第2章 並
いや待てよ。なら火はどうする。火がなくては魚など食えんぞ。酢で〆たものならまだしも、まんま生魚など食うた日には腹が渋くなる。皆は平気で食うとるが気が知れん。あっしは真平御免じゃ。
火口と火打ち石が何処かにあった筈だ。並は目をぐりぐりさせて記憶を辿った。
···確か、厨の竈神のところに上がっとらんかったか?うん、そうじゃ。年始にととさまがあっこから下ろして竈に初火を入れとった。
ここまで思い当たって、がっくり頭を垂れる。
また厨かいな。
どうでも厨に行かねばならぬらしい。並はうんざりと立ち上がって小蟹の入った籠を持ち上げた。
ちと嵩が足りぬようだが知った事か。どの道酔っぱらいの酒腹に入るものなのだ。
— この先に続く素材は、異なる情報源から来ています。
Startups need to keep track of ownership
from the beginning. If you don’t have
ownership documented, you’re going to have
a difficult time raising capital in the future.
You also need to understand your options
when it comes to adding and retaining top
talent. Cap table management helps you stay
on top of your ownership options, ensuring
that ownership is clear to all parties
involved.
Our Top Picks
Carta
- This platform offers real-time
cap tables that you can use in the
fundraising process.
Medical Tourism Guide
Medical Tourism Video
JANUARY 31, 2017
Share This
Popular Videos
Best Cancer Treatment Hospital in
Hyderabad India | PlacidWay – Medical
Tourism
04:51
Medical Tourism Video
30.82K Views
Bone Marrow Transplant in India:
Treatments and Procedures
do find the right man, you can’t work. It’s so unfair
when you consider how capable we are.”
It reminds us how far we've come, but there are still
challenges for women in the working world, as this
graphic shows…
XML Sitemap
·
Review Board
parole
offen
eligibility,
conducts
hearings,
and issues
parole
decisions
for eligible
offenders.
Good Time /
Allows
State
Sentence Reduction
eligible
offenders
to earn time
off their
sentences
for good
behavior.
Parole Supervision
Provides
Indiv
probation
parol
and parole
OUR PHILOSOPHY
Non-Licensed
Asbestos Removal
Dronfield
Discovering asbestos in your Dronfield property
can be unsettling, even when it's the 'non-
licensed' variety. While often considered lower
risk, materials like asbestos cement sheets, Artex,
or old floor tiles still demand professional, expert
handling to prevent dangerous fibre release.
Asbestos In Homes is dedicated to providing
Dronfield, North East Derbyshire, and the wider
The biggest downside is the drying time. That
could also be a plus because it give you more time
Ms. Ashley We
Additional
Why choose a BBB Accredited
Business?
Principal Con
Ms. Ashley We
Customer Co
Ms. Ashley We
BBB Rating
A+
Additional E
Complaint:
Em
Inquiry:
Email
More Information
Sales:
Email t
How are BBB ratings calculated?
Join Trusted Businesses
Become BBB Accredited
蟹だろうが何だろうがわかるまい。何ならフナムシかゴカイでも打っ混んでやりたいところだ。
ぴたぴたと濡れた裸足で歩き出した並は、ふと高台に動くものを見止めて立ち止まった。
遠目だが、並にははっきり十市の姿が見てとれた。髷を結い暑苦しい袷を着込んでいるのは十市くらいのものだから、ましてはっきり目に付く。
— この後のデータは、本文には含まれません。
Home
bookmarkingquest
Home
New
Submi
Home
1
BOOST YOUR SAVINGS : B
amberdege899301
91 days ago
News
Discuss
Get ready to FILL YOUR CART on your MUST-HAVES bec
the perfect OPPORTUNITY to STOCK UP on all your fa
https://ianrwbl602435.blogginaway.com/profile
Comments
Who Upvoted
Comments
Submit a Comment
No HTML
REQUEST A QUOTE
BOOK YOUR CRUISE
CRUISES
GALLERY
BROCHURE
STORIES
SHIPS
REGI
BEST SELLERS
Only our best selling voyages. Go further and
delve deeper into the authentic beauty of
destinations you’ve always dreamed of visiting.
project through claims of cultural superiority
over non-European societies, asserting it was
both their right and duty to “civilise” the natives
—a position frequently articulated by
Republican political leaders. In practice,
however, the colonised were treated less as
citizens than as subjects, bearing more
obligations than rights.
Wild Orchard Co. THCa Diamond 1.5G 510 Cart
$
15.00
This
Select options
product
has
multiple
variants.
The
十市はひとりではなかった。木陰に紛れて定かではないが、もうひとつ人影がある。
連れがある?珍しやな···
人影は見極めが難しかった。衣装が周りに馴染み過ぎている。
あの色味は山の者か。やれ忌々しい。
山の里人は狩りの際、獣の目に付かぬよう景色に紛れる工夫をする。着る物も言わずもがな、また狩りでなくとも好んでそうした恰好をするので、山や林で行き会うと息の根が止まるかと思う程驚かされる。
それでもそれは男に限った事、並の兄嫁たちを見てもわかるが、女衆はもう少し明るく柔らかい色味の着物を好む。
とすると、今十市と居るあの人影は男という事になる。
呑気に逢い引きかよ。こっちの気も知らぬでいい気なもんじゃ、浮かれ女が。
舌打ちして行きかけた並は、不意にハッと振り返った。
彦左の顔が頭を過ったのだ。
十市に舟を贈り、並に櫛を贈った彦左の顔が。
焦って見直した高台に人の姿はなかった。確かに見止めた十市さえ見当たらない。
···気のせいじゃろうか···
並は頭を振ってまた歩き出した。
いかん。これではあっしが悋気を起こしておるようじゃないかさ。違う違う。違うぞ、違う!
目が回りそうな程頭を振って、並は眉尻をぐんと上げる。